En 1968, cuando dos atletas estadounidenses decidieron hacer un movimiento negro -con el puño en alto- al recibir sus medallas, fueron expulsados de los Juegos Mexicanos. A su regreso a su tierra natal, estaban condenados a quedar expuestos en un país que se encontraba en una encrucijada como sociedad.
En los últimos días hemos visto cómo los responsables de desmantelar la defensa de los derechos humanos en nuestro país acudieron a las redes sociales para celebrar los premios de Rebeca Andrade y Pia Souza, sin mencionar las violaciones que cometieron.
Hipocresía olímpica también de muchos otros que celebran la medalla de Brasil y, al mismo tiempo, se quejan de firmar las tarjetas de visita de millones de hermanas, primas y compañeras de Rebeca y Pía. O aquellos que luchan contra las cuotas raciales con el argumento de que no son racistas y no han esclavizado a la gente.

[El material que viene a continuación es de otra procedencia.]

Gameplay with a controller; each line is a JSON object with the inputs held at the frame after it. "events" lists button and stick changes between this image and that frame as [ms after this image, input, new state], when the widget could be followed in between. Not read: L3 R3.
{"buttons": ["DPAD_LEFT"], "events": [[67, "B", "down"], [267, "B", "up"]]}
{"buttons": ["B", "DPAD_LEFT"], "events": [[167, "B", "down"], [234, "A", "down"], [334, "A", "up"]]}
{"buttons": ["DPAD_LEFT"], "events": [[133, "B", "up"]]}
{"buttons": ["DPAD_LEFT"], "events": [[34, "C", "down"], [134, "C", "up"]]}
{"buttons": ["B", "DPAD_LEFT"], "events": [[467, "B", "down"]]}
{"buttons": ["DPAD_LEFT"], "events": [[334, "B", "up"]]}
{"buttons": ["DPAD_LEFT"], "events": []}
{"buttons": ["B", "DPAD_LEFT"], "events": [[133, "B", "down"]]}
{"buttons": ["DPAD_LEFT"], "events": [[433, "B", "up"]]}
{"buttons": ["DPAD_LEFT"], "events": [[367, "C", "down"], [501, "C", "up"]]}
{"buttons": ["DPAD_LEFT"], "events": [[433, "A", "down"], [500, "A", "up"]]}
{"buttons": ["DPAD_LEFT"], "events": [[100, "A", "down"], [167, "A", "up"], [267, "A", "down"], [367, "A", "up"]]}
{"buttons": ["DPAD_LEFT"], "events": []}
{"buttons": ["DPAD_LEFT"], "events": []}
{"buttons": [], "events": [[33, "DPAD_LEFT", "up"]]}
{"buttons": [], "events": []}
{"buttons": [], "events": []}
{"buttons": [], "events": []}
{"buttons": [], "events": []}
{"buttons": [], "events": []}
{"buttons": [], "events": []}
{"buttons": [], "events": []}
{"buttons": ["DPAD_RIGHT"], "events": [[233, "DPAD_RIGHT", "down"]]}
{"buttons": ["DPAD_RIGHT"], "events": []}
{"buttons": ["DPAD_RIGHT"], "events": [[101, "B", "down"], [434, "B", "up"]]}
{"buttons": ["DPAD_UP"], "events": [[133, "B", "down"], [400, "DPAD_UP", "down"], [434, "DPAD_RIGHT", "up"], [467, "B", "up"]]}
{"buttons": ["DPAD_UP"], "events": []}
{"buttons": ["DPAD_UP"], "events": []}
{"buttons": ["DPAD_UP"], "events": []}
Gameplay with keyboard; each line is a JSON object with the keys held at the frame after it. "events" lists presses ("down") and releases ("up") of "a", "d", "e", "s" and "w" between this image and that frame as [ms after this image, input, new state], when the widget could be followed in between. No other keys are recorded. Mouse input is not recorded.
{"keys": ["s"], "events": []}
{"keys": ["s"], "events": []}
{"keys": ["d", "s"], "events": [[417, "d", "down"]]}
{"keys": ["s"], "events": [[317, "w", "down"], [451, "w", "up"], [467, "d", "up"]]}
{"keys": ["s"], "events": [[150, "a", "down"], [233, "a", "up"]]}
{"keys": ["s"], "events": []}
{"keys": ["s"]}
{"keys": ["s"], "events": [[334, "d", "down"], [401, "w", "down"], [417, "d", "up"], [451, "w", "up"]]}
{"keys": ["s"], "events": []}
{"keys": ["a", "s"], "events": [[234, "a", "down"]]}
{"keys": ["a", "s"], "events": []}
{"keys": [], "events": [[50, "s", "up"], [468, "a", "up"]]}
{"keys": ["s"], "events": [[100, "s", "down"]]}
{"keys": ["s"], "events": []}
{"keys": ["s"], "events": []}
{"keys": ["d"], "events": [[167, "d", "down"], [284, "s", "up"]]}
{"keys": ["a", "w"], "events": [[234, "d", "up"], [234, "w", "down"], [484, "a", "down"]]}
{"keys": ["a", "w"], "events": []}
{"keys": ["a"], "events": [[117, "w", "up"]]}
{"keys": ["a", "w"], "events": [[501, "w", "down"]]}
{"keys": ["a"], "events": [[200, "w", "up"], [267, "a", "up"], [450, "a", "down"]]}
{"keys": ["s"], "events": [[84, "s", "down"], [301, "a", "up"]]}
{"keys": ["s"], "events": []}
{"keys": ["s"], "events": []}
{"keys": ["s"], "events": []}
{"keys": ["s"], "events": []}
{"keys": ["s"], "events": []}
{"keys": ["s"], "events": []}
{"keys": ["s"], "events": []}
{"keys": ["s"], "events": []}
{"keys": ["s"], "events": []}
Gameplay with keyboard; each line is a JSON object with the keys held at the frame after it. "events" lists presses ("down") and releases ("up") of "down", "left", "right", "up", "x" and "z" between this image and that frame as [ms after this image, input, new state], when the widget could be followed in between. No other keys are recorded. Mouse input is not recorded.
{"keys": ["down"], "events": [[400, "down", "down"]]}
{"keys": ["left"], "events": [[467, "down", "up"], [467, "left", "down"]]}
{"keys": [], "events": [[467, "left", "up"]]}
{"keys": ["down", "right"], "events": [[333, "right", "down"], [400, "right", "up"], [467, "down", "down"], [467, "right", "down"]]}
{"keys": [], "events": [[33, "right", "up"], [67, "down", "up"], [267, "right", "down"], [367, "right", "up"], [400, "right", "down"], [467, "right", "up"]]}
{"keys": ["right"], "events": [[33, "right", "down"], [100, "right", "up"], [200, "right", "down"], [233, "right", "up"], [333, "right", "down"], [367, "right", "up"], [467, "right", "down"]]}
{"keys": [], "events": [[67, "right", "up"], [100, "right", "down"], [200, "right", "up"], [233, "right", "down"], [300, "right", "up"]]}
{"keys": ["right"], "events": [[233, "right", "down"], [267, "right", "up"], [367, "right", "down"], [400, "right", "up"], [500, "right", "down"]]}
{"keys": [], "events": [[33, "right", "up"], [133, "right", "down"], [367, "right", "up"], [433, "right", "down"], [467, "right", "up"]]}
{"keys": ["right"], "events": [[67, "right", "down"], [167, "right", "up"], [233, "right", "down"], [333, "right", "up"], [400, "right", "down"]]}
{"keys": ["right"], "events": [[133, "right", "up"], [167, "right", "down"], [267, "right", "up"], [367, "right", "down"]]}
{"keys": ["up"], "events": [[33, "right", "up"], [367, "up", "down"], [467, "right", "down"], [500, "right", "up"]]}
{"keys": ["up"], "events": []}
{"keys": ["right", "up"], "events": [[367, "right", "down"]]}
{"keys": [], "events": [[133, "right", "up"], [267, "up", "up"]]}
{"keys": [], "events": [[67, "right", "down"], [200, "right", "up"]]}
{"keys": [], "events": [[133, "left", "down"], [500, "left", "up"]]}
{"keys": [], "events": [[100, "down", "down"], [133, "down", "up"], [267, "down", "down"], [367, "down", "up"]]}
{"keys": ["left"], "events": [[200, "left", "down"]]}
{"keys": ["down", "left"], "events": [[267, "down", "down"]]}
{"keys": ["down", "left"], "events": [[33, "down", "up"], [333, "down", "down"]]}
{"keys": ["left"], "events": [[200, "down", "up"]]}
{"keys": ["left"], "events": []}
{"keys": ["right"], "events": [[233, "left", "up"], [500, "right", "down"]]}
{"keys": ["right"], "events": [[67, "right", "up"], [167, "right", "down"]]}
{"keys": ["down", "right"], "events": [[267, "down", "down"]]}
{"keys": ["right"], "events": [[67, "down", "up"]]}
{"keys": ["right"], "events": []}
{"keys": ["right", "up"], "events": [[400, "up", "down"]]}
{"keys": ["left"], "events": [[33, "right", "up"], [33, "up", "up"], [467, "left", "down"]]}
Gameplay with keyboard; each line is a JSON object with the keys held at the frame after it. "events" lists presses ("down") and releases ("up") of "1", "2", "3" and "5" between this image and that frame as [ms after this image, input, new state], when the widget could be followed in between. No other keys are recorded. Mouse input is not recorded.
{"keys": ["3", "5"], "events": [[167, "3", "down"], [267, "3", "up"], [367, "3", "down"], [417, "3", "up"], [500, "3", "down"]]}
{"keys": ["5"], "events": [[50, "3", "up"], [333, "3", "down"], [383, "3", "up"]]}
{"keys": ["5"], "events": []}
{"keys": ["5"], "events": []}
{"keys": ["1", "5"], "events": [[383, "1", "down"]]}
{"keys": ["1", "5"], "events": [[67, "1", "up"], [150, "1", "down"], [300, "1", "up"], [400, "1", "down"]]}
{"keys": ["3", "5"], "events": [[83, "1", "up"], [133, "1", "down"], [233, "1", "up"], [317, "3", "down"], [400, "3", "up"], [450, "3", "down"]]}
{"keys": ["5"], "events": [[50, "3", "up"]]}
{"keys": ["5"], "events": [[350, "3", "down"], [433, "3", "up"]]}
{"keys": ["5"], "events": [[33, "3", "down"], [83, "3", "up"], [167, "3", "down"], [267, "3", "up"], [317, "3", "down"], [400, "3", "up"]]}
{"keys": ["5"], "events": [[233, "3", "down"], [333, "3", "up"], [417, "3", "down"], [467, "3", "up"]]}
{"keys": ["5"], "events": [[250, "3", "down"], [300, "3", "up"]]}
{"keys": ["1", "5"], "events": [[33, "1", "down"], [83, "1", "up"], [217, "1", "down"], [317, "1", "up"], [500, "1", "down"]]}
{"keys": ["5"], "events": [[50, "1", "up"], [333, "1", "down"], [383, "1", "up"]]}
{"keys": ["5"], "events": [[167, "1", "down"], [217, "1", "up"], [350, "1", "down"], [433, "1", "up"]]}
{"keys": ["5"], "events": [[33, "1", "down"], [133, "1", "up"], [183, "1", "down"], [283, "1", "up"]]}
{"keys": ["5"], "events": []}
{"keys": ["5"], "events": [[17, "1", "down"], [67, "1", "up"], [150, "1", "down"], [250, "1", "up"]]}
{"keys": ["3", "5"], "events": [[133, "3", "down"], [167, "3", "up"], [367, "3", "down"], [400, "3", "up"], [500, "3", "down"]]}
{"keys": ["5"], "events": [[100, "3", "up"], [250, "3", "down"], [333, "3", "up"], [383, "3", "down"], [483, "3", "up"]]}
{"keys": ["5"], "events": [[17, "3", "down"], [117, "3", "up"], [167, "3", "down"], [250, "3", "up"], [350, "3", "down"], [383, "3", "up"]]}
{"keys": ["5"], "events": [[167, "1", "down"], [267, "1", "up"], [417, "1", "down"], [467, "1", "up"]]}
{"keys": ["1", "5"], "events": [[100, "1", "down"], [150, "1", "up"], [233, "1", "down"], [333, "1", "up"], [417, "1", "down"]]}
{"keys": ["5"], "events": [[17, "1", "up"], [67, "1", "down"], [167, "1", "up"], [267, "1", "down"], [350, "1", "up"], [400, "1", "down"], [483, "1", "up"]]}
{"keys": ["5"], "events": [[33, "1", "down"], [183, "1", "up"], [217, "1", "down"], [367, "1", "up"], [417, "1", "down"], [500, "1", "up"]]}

Mientras Brasil está deslumbrado por los logros de estas niñas y parte de la sociedad las utiliza como una especie de camuflaje para la democracia racista, un relator de las Naciones Unidas viaja esta semana por Brasil para investigar el racismo sistémico en el país. Su informe promete pintar un duro panorama de un país cruel, racista, xenófobo e injusto.
Un país que ve desafiados a sus niñas negras todos los días de sus vidas. Son las que más mueren durante el parto, tienen menos posibilidades de llegar a los cinco años, son las más afectadas por el desempleo, son las que más sufren al ir a la escuela y son las que ven la alta tasa de asesinatos de mujeres.